AIM OF THE EXERCISE: Quote the records below word for word, please, from the very first line through the one that contains "Fig 1. Map of the study", and nothing beyond it.

►

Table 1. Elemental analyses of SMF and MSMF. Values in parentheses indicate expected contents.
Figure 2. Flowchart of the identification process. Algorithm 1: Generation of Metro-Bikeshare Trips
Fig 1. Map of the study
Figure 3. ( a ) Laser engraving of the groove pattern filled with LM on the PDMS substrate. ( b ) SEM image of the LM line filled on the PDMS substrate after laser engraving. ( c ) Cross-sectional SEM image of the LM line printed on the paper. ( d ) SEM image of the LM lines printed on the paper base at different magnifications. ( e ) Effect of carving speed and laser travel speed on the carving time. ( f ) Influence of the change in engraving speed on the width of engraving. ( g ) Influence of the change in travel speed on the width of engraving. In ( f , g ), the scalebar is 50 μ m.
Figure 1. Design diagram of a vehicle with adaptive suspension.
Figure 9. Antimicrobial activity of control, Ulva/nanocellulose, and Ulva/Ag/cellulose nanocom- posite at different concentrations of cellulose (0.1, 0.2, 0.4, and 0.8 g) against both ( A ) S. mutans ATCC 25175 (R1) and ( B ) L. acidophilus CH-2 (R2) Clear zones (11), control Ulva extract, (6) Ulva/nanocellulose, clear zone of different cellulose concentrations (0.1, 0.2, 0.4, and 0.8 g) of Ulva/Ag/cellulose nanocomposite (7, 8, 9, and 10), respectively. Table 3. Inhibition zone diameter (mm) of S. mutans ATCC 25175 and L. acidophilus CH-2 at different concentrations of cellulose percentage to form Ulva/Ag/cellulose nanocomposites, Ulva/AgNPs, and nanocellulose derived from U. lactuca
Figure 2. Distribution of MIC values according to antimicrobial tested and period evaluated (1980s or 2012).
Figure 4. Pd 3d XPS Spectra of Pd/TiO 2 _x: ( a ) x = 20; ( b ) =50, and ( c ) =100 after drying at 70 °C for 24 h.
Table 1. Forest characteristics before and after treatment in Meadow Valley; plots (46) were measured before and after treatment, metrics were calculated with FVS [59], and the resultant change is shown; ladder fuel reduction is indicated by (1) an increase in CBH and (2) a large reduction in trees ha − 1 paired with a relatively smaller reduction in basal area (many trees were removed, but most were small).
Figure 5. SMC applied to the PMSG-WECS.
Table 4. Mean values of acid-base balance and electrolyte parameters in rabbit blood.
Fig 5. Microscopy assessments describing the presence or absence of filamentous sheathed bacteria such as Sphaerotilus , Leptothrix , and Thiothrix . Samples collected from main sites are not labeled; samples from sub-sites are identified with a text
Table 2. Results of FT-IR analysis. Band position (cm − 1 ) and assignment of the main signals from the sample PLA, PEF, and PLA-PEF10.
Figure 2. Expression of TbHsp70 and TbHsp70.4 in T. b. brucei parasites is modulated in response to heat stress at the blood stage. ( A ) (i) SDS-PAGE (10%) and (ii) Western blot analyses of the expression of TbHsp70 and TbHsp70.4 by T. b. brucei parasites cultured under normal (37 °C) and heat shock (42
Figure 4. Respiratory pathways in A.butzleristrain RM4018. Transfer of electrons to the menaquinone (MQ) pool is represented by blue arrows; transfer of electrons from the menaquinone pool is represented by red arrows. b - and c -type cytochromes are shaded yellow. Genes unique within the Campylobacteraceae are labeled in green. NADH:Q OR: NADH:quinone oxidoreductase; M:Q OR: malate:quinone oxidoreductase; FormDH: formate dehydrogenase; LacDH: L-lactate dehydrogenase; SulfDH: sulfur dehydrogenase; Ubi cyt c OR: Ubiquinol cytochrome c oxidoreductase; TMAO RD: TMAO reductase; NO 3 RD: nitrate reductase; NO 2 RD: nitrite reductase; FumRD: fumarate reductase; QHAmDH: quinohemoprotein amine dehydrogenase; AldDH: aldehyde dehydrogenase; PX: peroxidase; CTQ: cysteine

◄

EXPECTED ANSWER:
Table 1. Elemental analyses of SMF and MSMF. Values in parentheses indicate expected contents.
Figure 2. Flowchart of the identification process. Algorithm 1: Generation of Metro-Bikeshare Trips
Fig 1. Map of the study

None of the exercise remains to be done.